As a result, Delt focused on finding students who were interested in joining a frat but never found the right fit in the existing options on campus or who weren’t ready to make the commitment freshman year.

Roeder acknowledged that partly due to to past generations, Delt “hasn’t established a solid tradition on campus.” He sees that as an opportunity for the new group of brothers to work from a clean slate.

“They’re basically going to be able to make it what they want,” Roeder said. “It’s like starting a new colony, and that was sort of our sales pitch.”

The Penn Delt alumni believe that the Omega chapter’s revitalization template — which Hetrick said “has never been tried before because the charter hasn’t been pulled off the wall” — can serve as a less costly future model for rebuilding other struggling chapters.

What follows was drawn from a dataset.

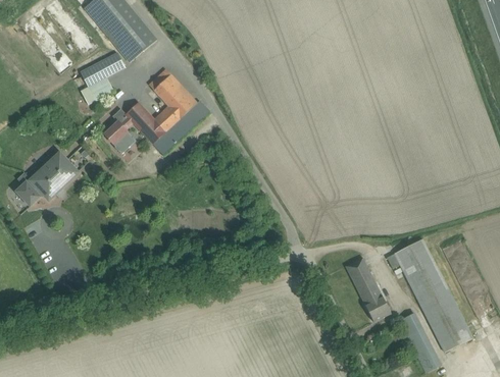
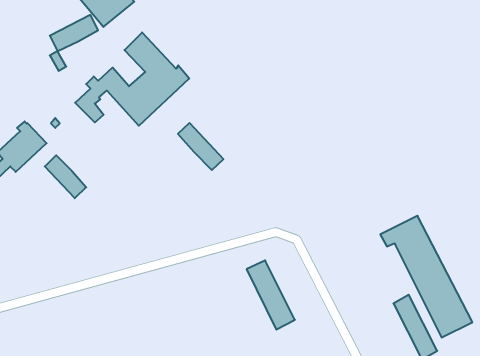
building: none -> [178,123,223,170]
building: none -> [45,155,86,198]
building: [345,257,390,321] -> [247,260,295,330]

Since Delt’s infrastructure at Penn never completely dissolved, the new pledges will be able to start forging their own path immediately.

Altenburg said that as of Feb. 17, Penn’s chapter is no longer in debt, so the new pledges will have the financial freedom to set their own course.

“This kind of posed an opportunity for us to be able to do our own project, leave our own legacy, on our own terms,” Jones said.

The new pledges are still learning the ropes and cautioned that it will take some time to rebuild the chapter from the bottom up. Jones said Delt doesn’t expect to have an official on-campus house next year, and Zebrack added that it was unrealistic to expect the frat to “explode right away.”

“The guys who are graduating are excited that we’re going to have something to come back to in a couple years,” Roeder said. “And the guys who are here that aren’t graduating are thrilled because they’re going to be able to get the fraternity experience.”